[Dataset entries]
• • •

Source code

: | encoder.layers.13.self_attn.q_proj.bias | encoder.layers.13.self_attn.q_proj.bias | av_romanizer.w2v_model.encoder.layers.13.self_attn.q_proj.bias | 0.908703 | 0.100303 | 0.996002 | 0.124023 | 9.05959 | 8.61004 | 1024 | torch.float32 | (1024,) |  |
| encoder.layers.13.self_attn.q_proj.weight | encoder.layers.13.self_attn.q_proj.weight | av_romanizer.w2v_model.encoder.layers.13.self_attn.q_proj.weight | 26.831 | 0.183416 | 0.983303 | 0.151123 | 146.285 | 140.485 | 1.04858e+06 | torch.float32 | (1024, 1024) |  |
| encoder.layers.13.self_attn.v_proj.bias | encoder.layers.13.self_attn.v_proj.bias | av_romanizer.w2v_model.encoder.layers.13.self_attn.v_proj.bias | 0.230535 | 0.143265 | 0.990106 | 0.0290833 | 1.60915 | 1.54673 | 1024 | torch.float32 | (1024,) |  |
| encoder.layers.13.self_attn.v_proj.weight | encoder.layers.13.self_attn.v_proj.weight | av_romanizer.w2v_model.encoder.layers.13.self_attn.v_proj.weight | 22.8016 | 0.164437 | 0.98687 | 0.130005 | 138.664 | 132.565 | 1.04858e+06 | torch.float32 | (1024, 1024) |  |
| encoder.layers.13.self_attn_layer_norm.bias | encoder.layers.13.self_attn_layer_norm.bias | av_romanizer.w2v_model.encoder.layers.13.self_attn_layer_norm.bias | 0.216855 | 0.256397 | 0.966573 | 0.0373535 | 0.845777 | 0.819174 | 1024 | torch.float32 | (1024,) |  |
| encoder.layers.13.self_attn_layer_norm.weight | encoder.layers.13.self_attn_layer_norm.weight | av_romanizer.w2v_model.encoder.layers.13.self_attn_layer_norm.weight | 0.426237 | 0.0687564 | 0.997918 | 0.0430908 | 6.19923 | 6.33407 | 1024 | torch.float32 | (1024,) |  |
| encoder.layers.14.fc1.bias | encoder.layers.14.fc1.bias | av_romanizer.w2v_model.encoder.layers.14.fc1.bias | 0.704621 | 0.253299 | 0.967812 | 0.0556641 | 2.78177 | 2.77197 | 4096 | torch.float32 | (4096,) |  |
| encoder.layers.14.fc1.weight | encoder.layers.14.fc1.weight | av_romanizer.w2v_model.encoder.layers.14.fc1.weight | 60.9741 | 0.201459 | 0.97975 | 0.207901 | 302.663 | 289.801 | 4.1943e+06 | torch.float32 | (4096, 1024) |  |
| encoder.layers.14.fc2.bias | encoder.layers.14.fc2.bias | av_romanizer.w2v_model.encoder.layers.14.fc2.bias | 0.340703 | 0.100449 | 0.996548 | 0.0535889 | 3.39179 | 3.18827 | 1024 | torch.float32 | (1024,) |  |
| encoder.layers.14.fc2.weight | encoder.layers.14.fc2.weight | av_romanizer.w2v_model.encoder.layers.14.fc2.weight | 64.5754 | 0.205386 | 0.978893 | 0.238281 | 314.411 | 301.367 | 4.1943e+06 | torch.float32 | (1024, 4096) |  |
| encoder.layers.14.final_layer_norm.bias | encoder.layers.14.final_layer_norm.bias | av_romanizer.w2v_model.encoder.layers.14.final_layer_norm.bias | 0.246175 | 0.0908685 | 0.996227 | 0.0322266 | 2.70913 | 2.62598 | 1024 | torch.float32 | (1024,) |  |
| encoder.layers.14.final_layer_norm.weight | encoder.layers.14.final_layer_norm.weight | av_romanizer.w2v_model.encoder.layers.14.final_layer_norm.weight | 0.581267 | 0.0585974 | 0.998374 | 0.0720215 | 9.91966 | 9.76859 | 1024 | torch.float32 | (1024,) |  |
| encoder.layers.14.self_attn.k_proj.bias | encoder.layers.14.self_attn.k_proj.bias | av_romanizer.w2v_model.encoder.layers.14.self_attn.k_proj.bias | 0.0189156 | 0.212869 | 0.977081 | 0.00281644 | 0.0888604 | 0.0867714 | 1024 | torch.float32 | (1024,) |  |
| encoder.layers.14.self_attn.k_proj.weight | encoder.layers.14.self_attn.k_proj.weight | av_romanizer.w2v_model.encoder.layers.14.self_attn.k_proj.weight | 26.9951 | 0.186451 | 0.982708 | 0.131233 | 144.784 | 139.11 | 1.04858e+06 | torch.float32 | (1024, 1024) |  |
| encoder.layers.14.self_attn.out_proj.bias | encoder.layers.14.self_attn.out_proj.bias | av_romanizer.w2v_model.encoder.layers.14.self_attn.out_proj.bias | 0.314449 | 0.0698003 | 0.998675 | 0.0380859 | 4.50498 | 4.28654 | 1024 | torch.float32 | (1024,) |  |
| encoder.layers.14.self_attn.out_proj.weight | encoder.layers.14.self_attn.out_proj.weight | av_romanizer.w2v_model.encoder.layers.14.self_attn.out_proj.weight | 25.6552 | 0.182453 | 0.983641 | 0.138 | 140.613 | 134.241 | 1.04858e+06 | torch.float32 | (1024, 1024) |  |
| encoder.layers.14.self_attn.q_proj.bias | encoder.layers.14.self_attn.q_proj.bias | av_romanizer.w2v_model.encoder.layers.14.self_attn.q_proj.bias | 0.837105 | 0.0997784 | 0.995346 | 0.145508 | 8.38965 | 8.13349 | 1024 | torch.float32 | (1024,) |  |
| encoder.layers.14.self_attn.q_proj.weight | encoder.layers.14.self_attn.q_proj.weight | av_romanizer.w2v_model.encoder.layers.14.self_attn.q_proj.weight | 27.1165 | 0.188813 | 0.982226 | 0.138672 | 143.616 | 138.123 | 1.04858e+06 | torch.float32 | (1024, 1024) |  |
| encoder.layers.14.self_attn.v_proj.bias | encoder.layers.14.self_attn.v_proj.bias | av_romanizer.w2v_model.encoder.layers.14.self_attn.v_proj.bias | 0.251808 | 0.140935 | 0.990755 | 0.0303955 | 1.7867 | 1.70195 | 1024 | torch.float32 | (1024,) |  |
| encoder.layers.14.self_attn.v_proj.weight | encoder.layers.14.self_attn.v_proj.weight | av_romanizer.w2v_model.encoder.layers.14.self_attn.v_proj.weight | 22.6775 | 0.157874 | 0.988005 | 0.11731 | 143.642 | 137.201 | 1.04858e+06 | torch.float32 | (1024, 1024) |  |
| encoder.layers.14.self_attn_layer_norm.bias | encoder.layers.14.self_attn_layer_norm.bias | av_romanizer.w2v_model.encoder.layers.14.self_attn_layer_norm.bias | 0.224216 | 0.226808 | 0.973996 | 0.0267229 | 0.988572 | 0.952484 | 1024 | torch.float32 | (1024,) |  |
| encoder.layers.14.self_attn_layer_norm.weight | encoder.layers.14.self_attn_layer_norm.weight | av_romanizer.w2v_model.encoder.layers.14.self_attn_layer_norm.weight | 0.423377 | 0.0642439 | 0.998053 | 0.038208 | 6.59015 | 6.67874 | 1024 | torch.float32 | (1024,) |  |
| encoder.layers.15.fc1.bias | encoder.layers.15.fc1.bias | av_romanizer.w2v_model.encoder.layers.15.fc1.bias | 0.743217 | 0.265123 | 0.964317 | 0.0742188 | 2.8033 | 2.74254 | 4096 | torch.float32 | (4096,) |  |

• • •

## TASK STATEMENT
Every record must be written out again without any change.

## SOLUTION TO THIS TASK
Source code

: | encoder.layers.13.self_attn.q_proj.bias | encoder.layers.13.self_attn.q_proj.bias | av_romanizer.w2v_model.encoder.layers.13.self_attn.q_proj.bias | 0.908703 | 0.100303 | 0.996002 | 0.124023 | 9.05959 | 8.61004 | 1024 | torch.float32 | (1024,) |  |
| encoder.layers.13.self_attn.q_proj.weight | encoder.layers.13.self_attn.q_proj.weight | av_romanizer.w2v_model.encoder.layers.13.self_attn.q_proj.weight | 26.831 | 0.183416 | 0.983303 | 0.151123 | 146.285 | 140.485 | 1.04858e+06 | torch.float32 | (1024, 1024) |  |
| encoder.layers.13.self_attn.v_proj.bias | encoder.layers.13.self_attn.v_proj.bias | av_romanizer.w2v_model.encoder.layers.13.self_attn.v_proj.bias | 0.230535 | 0.143265 | 0.990106 | 0.0290833 | 1.60915 | 1.54673 | 1024 | torch.float32 | (1024,) |  |
| encoder.layers.13.self_attn.v_proj.weight | encoder.layers.13.self_attn.v_proj.weight | av_romanizer.w2v_model.encoder.layers.13.self_attn.v_proj.weight | 22.8016 | 0.164437 | 0.98687 | 0.130005 | 138.664 | 132.565 | 1.04858e+06 | torch.float32 | (1024, 1024) |  |
| encoder.layers.13.self_attn_layer_norm.bias | encoder.layers.13.self_attn_layer_norm.bias | av_romanizer.w2v_model.encoder.layers.13.self_attn_layer_norm.bias | 0.216855 | 0.256397 | 0.966573 | 0.0373535 | 0.845777 | 0.819174 | 1024 | torch.float32 | (1024,) |  |
| encoder.layers.13.self_attn_layer_norm.weight | encoder.layers.13.self_attn_layer_norm.weight | av_romanizer.w2v_model.encoder.layers.13.self_attn_layer_norm.weight | 0.426237 | 0.0687564 | 0.997918 | 0.0430908 | 6.19923 | 6.33407 | 1024 | torch.float32 | (1024,) |  |
| encoder.layers.14.fc1.bias | encoder.layers.14.fc1.bias | av_romanizer.w2v_model.encoder.layers.14.fc1.bias | 0.704621 | 0.253299 | 0.967812 | 0.0556641 | 2.78177 | 2.77197 | 4096 | torch.float32 | (4096,) |  |
| encoder.layers.14.fc1.weight | encoder.layers.14.fc1.weight | av_romanizer.w2v_model.encoder.layers.14.fc1.weight | 60.9741 | 0.201459 | 0.97975 | 0.207901 | 302.663 | 289.801 | 4.1943e+06 | torch.float32 | (4096, 1024) |  |
| encoder.layers.14.fc2.bias | encoder.layers.14.fc2.bias | av_romanizer.w2v_model.encoder.layers.14.fc2.bias | 0.340703 | 0.100449 | 0.996548 | 0.0535889 | 3.39179 | 3.18827 | 1024 | torch.float32 | (1024,) |  |
| encoder.layers.14.fc2.weight | encoder.layers.14.fc2.weight | av_romanizer.w2v_model.encoder.layers.14.fc2.weight | 64.5754 | 0.205386 | 0.978893 | 0.238281 | 314.411 | 301.367 | 4.1943e+06 | torch.float32 | (1024, 4096) |  |
| encoder.layers.14.final_layer_norm.bias | encoder.layers.14.final_layer_norm.bias | av_romanizer.w2v_model.encoder.layers.14.final_layer_norm.bias | 0.246175 | 0.0908685 | 0.996227 | 0.0322266 | 2.70913 | 2.62598 | 1024 | torch.float32 | (1024,) |  |
| encoder.layers.14.final_layer_norm.weight | encoder.layers.14.final_layer_norm.weight | av_romanizer.w2v_model.encoder.layers.14.final_layer_norm.weight | 0.581267 | 0.0585974 | 0.998374 | 0.0720215 | 9.91966 | 9.76859 | 1024 | torch.float32 | (1024,) |  |
| encoder.layers.14.self_attn.k_proj.bias | encoder.layers.14.self_attn.k_proj.bias | av_romanizer.w2v_model.encoder.layers.14.self_attn.k_proj.bias | 0.0189156 | 0.212869 | 0.977081 | 0.00281644 | 0.0888604 | 0.0867714 | 1024 | torch.float32 | (1024,) |  |
| encoder.layers.14.self_attn.k_proj.weight | encoder.layers.14.self_attn.k_proj.weight | av_romanizer.w2v_model.encoder.layers.14.self_attn.k_proj.weight | 26.9951 | 0.186451 | 0.982708 | 0.131233 | 144.784 | 139.11 | 1.04858e+06 | torch.float32 | (1024, 1024) |  |
| encoder.layers.14.self_attn.out_proj.bias | encoder.layers.14.self_attn.out_proj.bias | av_romanizer.w2v_model.encoder.layers.14.self_attn.out_proj.bias | 0.314449 | 0.0698003 | 0.998675 | 0.0380859 | 4.50498 | 4.28654 | 1024 | torch.float32 | (1024,) |  |
| encoder.layers.14.self_attn.out_proj.weight | encoder.layers.14.self_attn.out_proj.weight | av_romanizer.w2v_model.encoder.layers.14.self_attn.out_proj.weight | 25.6552 | 0.182453 | 0.983641 | 0.138 | 140.613 | 134.241 | 1.04858e+06 | torch.float32 | (1024, 1024) |  |
| encoder.layers.14.self_attn.q_proj.bias | encoder.layers.14.self_attn.q_proj.bias | av_romanizer.w2v_model.encoder.layers.14.self_attn.q_proj.bias | 0.837105 | 0.0997784 | 0.995346 | 0.145508 | 8.38965 | 8.13349 | 1024 | torch.float32 | (1024,) |  |
| encoder.layers.14.self_attn.q_proj.weight | encoder.layers.14.self_attn.q_proj.weight | av_romanizer.w2v_model.encoder.layers.14.self_attn.q_proj.weight | 27.1165 | 0.188813 | 0.982226 | 0.138672 | 143.616 | 138.123 | 1.04858e+06 | torch.float32 | (1024, 1024) |  |
| encoder.layers.14.self_attn.v_proj.bias | encoder.layers.14.self_attn.v_proj.bias | av_romanizer.w2v_model.encoder.layers.14.self_attn.v_proj.bias | 0.251808 | 0.140935 | 0.990755 | 0.0303955 | 1.7867 | 1.70195 | 1024 | torch.float32 | (1024,) |  |
| encoder.layers.14.self_attn.v_proj.weight | encoder.layers.14.self_attn.v_proj.weight | av_romanizer.w2v_model.encoder.layers.14.self_attn.v_proj.weight | 22.6775 | 0.157874 | 0.988005 | 0.11731 | 143.642 | 137.201 | 1.04858e+06 | torch.float32 | (1024, 1024) |  |
| encoder.layers.14.self_attn_layer_norm.bias | encoder.layers.14.self_attn_layer_norm.bias | av_romanizer.w2v_model.encoder.layers.14.self_attn_layer_norm.bias | 0.224216 | 0.226808 | 0.973996 | 0.0267229 | 0.988572 | 0.952484 | 1024 | torch.float32 | (1024,) |  |
| encoder.layers.14.self_attn_layer_norm.weight | encoder.layers.14.self_attn_layer_norm.weight | av_romanizer.w2v_model.encoder.layers.14.self_attn_layer_norm.weight | 0.423377 | 0.0642439 | 0.998053 | 0.038208 | 6.59015 | 6.67874 | 1024 | torch.float32 | (1024,) |  |
| encoder.layers.15.fc1.bias | encoder.layers.15.fc1.bias | av_romanizer.w2v_model.encoder.layers.15.fc1.bias | 0.743217 | 0.265123 | 0.964317 | 0.0742188 | 2.8033 | 2.74254 | 4096 | torch.float32 | (4096,) |  |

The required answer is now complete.